Edinburgh Festival Fringe Scotsman review (theatre): So It Goes at Underbelly, Cowgate (Venue 61). Review by Susan Mansfield
Hannah Moss found it hard to talk about her grief at the death of her dad from cancer when she was 17. Now performing her own show about her experience seven years on, she takes that difficulty in communication and turns it into a strength.
There is almost no talking in So It Goes, performed by Hannah (as herself) and Lecoq-trained David Ralfe (as all the other characters). Words are written on whiteboards worn around the characters’ necks, and appear on hand-crafted signs and flipcards, but mostly these serve to illustrate how inadequate words are when set against the enormity of what is being experienced.
The whiteboards, which accommodate only a few words at a time, have the effect of reducing speech to its starkest minimum – “Your dad died”, “Can we talk?” – and leaving the silences in between to speak of the way that shock robs us of words, and grief distances us from one another. The moment of the terminal diagnosis is particularly poignant.
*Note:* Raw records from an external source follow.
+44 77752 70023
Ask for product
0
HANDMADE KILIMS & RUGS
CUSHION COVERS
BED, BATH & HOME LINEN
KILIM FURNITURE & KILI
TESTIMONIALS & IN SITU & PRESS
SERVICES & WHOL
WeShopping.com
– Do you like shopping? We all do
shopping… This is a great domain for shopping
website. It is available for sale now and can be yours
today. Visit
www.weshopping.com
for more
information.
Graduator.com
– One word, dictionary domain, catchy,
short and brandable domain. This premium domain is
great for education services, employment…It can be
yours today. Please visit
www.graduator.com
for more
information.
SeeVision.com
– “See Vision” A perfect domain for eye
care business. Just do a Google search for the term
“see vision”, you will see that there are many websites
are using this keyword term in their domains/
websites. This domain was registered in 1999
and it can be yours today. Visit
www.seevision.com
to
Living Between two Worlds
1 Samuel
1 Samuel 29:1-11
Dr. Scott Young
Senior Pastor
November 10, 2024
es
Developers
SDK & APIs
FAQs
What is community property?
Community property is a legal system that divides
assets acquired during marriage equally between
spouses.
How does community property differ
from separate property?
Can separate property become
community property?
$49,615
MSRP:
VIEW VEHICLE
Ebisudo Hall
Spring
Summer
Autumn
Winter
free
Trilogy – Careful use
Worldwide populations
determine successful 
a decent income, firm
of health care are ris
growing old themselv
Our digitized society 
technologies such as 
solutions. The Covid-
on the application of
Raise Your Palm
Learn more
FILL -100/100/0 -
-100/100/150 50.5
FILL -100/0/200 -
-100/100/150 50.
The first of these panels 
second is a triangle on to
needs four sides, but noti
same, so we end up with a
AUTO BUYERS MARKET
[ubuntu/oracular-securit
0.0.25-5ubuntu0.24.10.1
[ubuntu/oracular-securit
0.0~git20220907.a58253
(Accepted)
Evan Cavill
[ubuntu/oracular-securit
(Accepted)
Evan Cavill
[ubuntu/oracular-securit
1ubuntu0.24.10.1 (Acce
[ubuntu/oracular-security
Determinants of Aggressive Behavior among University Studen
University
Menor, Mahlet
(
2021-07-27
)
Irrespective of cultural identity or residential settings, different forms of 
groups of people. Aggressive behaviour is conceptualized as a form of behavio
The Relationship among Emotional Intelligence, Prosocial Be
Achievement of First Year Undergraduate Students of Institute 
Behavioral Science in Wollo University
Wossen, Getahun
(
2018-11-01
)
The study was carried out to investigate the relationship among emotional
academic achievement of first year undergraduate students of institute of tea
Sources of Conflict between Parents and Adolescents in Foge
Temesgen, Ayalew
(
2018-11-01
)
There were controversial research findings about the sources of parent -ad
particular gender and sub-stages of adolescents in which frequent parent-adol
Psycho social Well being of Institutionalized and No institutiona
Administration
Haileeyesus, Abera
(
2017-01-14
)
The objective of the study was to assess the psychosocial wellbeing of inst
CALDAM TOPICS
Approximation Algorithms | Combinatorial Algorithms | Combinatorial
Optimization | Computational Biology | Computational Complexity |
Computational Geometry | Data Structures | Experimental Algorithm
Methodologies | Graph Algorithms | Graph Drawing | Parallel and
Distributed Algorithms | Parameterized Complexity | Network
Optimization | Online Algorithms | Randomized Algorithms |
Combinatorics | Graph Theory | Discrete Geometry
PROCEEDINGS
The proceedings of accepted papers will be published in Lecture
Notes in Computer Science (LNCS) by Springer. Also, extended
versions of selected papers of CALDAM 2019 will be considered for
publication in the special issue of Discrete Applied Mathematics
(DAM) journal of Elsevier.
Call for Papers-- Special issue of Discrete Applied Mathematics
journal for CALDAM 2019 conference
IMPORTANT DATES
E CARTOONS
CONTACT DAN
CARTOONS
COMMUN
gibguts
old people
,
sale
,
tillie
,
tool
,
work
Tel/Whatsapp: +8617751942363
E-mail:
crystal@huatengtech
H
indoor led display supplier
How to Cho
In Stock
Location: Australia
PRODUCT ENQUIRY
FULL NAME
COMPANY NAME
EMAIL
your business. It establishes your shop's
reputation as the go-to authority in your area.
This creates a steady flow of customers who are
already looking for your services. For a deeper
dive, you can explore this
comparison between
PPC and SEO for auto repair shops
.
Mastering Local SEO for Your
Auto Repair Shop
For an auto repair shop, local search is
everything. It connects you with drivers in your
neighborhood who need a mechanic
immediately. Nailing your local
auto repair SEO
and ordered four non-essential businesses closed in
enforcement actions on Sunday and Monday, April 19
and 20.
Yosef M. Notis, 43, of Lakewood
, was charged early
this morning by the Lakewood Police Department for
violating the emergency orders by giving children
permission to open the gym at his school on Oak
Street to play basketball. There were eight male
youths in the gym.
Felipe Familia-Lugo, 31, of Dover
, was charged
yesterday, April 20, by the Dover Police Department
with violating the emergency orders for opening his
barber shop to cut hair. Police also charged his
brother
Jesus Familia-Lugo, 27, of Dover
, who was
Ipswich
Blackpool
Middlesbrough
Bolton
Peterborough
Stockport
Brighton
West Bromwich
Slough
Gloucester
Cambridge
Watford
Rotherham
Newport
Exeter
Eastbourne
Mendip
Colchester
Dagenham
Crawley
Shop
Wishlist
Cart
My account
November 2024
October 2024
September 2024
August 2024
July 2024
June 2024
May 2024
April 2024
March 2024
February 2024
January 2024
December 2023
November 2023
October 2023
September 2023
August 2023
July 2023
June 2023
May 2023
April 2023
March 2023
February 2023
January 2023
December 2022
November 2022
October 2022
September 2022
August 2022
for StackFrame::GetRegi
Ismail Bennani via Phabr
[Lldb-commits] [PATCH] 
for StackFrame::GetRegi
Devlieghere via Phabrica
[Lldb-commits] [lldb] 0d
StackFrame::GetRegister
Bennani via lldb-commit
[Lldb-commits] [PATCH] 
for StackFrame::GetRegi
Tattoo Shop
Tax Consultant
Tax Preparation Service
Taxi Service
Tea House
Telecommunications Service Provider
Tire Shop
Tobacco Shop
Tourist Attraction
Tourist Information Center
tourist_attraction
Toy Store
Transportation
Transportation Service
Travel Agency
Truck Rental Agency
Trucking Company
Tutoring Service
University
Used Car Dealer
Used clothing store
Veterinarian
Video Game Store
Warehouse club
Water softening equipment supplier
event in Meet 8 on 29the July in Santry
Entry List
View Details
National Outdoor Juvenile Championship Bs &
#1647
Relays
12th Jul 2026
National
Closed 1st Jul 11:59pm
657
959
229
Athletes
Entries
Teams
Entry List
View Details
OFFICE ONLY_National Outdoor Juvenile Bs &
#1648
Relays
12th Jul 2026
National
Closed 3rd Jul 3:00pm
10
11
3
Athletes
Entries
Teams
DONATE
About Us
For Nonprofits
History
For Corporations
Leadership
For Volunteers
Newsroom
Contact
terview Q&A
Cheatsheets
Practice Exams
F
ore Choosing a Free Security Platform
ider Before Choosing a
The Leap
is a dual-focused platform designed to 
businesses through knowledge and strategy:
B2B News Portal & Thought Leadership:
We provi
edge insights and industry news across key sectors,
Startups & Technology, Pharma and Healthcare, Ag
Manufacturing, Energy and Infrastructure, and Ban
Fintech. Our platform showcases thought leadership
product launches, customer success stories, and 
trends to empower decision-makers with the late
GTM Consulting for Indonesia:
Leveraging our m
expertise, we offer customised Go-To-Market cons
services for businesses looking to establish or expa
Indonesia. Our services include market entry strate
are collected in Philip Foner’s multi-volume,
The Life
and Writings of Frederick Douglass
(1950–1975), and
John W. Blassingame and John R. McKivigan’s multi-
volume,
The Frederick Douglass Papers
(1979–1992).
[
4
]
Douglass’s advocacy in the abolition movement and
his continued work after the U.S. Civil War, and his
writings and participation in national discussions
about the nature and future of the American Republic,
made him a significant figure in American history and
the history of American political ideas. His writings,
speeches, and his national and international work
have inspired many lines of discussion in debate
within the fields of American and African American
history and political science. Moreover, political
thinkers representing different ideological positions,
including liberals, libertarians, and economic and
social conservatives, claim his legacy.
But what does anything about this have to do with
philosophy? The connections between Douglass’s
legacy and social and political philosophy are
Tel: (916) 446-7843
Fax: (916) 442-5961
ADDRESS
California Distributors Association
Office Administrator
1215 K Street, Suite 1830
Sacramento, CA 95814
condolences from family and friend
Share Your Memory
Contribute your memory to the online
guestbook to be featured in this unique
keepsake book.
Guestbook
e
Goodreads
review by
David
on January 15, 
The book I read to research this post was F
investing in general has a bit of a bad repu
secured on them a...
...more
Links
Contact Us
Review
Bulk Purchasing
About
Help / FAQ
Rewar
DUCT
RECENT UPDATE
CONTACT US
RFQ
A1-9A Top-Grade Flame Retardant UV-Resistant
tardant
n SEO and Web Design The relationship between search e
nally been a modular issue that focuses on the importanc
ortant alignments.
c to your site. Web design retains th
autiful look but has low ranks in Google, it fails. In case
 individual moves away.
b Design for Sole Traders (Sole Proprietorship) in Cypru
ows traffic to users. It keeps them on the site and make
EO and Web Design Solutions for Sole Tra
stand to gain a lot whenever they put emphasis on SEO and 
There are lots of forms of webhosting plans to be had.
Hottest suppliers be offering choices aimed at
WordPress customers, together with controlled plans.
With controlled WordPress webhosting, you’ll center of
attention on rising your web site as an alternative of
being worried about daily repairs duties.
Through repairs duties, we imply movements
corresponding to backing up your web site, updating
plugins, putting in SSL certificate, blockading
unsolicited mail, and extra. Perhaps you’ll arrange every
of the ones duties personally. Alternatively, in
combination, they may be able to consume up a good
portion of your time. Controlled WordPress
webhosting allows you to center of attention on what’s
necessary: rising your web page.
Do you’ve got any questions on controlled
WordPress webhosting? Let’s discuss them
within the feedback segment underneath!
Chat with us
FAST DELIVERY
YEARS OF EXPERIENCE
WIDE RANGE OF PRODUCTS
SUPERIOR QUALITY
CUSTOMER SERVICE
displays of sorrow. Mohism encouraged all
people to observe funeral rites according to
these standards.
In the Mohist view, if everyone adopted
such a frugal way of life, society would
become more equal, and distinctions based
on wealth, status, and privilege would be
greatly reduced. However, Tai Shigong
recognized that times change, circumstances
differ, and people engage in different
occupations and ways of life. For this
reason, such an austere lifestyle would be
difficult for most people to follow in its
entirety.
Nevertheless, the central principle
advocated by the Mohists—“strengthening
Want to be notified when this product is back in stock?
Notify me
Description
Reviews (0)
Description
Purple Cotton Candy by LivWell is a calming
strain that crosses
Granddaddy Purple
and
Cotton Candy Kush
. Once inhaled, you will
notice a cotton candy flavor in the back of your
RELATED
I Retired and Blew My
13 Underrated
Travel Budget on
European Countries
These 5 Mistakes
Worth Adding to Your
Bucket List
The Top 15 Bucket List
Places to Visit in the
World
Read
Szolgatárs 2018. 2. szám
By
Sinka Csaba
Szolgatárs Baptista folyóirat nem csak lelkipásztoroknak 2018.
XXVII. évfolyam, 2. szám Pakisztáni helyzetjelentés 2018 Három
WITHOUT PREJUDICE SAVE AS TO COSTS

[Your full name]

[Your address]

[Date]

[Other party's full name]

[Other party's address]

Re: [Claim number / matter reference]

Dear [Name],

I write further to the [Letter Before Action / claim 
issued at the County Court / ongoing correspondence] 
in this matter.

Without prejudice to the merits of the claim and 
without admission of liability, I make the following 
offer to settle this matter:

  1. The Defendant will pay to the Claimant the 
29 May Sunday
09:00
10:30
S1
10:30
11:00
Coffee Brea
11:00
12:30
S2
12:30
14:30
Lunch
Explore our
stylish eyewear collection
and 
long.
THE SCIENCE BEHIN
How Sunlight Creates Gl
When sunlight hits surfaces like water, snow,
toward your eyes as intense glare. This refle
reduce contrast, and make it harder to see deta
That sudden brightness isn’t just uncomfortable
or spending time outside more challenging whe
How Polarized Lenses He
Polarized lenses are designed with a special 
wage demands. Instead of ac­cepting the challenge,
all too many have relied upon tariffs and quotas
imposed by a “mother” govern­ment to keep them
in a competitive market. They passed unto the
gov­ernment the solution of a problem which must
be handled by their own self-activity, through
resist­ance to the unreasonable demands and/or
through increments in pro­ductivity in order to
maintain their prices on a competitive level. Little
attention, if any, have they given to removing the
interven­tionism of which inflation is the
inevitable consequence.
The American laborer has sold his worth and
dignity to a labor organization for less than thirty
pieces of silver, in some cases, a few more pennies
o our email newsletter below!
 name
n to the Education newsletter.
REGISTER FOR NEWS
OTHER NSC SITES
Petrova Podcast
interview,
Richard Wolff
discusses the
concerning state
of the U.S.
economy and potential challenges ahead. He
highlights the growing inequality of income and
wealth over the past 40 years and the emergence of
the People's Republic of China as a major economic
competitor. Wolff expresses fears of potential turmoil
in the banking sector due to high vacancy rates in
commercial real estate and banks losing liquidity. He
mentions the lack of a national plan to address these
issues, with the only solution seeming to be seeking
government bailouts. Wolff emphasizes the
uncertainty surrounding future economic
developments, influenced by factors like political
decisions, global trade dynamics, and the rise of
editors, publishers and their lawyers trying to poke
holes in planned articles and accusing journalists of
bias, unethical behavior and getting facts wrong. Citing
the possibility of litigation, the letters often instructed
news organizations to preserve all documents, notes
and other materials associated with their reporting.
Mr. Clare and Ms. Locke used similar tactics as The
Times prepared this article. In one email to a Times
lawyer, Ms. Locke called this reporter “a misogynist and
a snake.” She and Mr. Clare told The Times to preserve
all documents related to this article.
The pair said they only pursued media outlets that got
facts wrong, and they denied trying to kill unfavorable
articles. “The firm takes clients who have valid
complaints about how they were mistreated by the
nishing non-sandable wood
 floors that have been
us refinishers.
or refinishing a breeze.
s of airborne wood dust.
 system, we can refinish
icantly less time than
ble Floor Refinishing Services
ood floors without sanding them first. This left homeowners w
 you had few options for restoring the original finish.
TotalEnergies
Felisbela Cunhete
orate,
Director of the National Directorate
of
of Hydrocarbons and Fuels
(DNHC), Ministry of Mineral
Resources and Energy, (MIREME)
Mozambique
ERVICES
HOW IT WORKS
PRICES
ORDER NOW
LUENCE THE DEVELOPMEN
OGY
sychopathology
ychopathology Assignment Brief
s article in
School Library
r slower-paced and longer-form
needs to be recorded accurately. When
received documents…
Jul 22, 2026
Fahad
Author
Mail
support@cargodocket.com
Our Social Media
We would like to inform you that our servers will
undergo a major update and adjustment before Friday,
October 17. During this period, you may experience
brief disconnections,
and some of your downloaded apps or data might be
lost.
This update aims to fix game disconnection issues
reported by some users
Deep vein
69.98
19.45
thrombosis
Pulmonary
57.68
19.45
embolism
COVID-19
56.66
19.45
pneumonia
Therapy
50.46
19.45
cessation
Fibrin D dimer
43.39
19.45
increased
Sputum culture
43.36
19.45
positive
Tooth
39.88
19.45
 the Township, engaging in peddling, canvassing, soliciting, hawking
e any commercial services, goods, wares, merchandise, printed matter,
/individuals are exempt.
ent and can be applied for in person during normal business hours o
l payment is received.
As well as some beautiful hand-made backdrops, So It Goes has many of the hallmarks of Lecoq-influenced theatre: running around to Charlie Chaplinesque piano music, inventive use of cutesy props, and a lot of smiling, which might at times seem at odds with the sadness of the material.
But the show is also a tribute to a man who lived, the keen runner who read philosophy books and danced, embarrassingly, to Shania Twain songs. Is it sentimental? Yes. But, honest, heartfelt and moving. And, in a near perfect marriage of form and subject, it is also a powerful expression of what happens in those moments when words fail us.